7% of YieldStreet funds have defaulted using their data hidden in plain site.
The information listed here is actually available on Yieldstreet’s site, however, it is not easily uncovered and it certainly isn’t given any form of prominence that it should. In fact, it appears to conflict with other information on the site. The animated chart below is copied from the table on this page on Yiedlstreet’s site as it is displaying on 4/4/2024. This chart may be removed by Yiedlstreet in the future however, the numbers here are currently being presented by Yieldstreet themselves.
The numbers from the chart reflect the following:
13% (12 out of 88) of closed real estate funds have defaulted.
20% (1 out of 5) of closed art funds have defaulted.
42% (6 out of 14) of closed transportation funds have defaulted.
6.8% (4 out of 58) of closed Private credit funds have defaulted.
Using their numbers on this chart, 357 deals have completed with 25 defaults which represents a 7% overall default rate.

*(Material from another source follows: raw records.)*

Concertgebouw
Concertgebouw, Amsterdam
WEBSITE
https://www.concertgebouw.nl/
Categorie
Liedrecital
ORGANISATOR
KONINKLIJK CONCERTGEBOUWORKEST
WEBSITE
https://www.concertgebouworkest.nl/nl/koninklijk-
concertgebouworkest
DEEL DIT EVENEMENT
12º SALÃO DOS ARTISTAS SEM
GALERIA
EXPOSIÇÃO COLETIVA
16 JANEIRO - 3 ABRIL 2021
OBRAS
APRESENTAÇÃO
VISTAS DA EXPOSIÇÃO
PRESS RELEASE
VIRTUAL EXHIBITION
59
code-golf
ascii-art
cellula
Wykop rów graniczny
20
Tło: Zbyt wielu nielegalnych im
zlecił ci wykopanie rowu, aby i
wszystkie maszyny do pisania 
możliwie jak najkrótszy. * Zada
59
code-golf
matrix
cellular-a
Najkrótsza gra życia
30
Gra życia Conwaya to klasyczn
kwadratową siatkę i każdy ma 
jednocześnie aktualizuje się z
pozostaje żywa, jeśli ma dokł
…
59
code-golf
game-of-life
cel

The only asset class which has funds which have exited with zero defaults is the “Short Term Note” class. In other words the only reasonably safe asset class with Yieldstreet is the “Short Term Note” class which is entirely managed internally to YieldStreet.
Removing the short term notes from the total makes the default rate even more dangerous with 25 of only 262 funds in the prime categories that Yieldstreet pitches to investors defaulting or an unimaginable 9.5% default rate on closed investments that are not “short term notes”.